Utilisation of healthcare resources for CU was high in Russia. An overwhelming majority of patients consulted specialist allergologists or dermatologists. Over the course of the observation period, the frequency of consultations with specialists did not change considerably, while the number of patients visiting urticaria centres and general practitioners decreased over time. The rate of hospitalisations was also very high at baseline with more than half of the study population experiencing at least one prior hospitalisation. This may be related to the undertreatment-linked exacerbations in many cases at baseline.
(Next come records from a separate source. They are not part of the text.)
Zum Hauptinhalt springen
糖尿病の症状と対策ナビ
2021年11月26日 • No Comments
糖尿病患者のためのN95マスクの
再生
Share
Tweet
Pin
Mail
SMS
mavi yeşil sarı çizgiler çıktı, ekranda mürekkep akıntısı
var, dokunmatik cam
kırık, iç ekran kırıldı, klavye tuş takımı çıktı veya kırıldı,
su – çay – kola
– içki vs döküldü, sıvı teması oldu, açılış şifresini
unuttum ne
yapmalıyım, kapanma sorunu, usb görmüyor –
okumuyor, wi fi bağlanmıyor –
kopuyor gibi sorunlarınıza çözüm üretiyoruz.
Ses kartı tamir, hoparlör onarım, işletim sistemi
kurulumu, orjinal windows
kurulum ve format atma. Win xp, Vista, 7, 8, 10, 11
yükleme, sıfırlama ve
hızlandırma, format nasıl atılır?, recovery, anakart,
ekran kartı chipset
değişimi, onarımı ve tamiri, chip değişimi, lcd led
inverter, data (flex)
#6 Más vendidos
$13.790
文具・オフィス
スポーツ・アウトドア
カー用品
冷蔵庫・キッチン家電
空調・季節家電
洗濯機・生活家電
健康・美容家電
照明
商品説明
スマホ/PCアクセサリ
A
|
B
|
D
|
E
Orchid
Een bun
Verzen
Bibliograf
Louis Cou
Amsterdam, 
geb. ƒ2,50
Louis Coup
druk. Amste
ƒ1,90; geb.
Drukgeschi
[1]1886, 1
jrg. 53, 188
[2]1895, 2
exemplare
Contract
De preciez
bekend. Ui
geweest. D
At baseline, more than a quarter of all patients from Russia with CU had, on average, reported more than 18 weeks of sick leave due to urticaria since the time of diagnosis, indicating a considerable socioeconomic impact. In comparison, 27% of patients in Germany reported sick leaves due to urticaria with an average duration of 9 weeks and 25.9% of patients in Scandinavia reported sick leaves due to urticaria with an average duration of 3.8 weeks/year. Previous publications have also suggested a high frequency of absenteeism in patients with CU [6, 24]. However, during the study patients rarely took sick leave in Russia, apparently due to decrease in the emergence of angioedema.
Conclusions
The present data show that untreated or sub-optimally treated patients with CU have a high disease burden, contributing to increased economic burden and utilisation of healthcare resources. Following the guideline-based approach to treatment and managing patients with appropriate treatment escalation can improve patient care and disease outcomes.